- Born: 14 September 1794 Remich
- Died: 20 December 1855 (aged 61) Jarville-la-Malgrange
- Occupations: politician, journalist, judge

= Pierre-Ernest Dams =

Pierre-Ernest Dams (14 September 1794 – 20 December 1855) was a Luxembourgish politician, judge, and journalist. He was a major figure in the formative years of Luxembourg as an independent country.

==Biography==
Born in Remich, Dams's father was originally from Dommelen, in the modern Netherlands. During the Belgian Revolution, Dams was elected to the National Congress of Belgium to represent the district of Grevenmacher. There, he voted for the Declaration of Independence, against the Treaty of Twenty-Eight Articles, and for making Leopold of Saxe-Coburg and Gotha King of the Belgians. In 1831, he was elected to represent the constituency of Grevenmacher in the Chamber of Representatives. He voted against the Treaty of Twenty-Four Articles, which later became the framework for the Treaty of London. He remained in the Chamber of Representatives until 1837, when he was replaced by Charles Metz.

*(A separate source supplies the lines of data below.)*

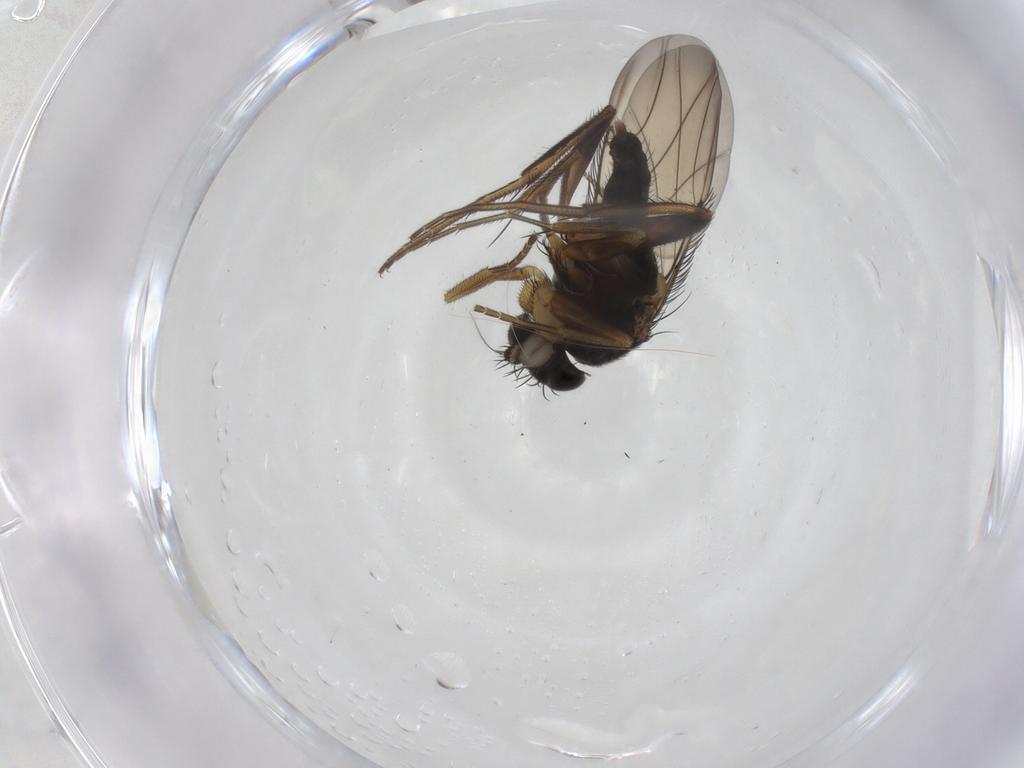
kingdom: Animalia
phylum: Arthropoda
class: Insecta
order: Diptera
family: Phoridae
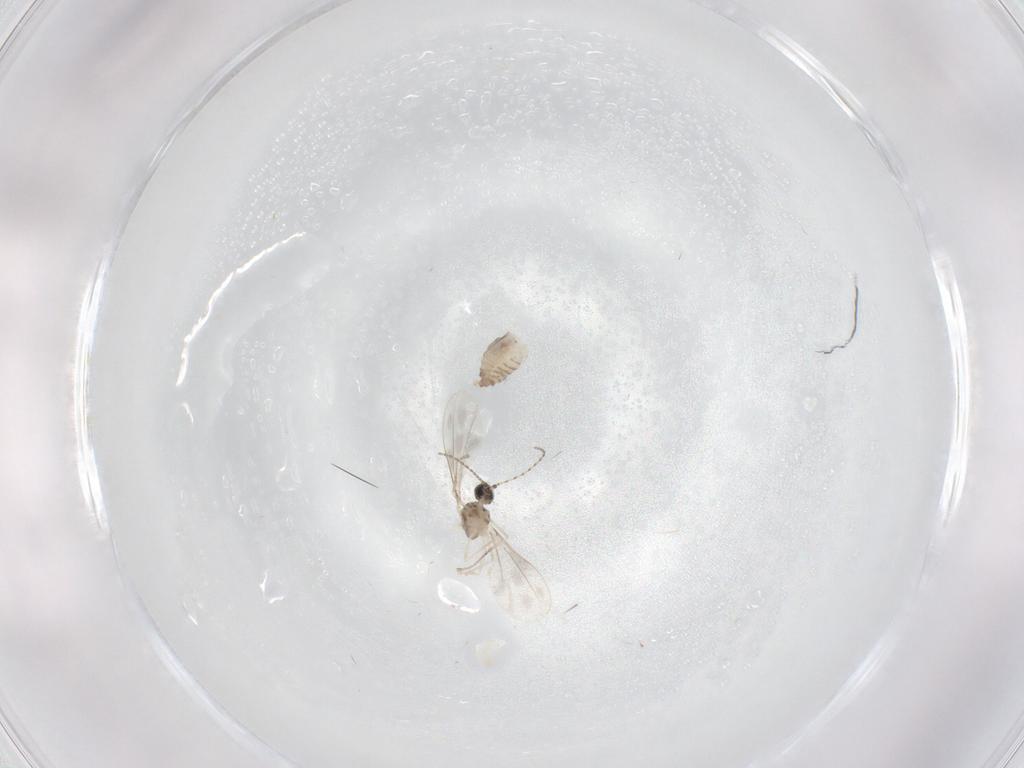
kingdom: Animalia
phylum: Arthropoda
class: Insecta
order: Diptera
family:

Luxembourg was separated from Belgium by the Treaty of London in 1839, and Dams re-entered political life in the Grand Duchy. He was a member of the Assembly of the States, representing Remich from 1842 to 1845. He was elected to the Constituent Assembly, which drafted Luxembourg's new constitution in 1848. From 1848 to 1853, Dams was a member of the Chamber of Deputies.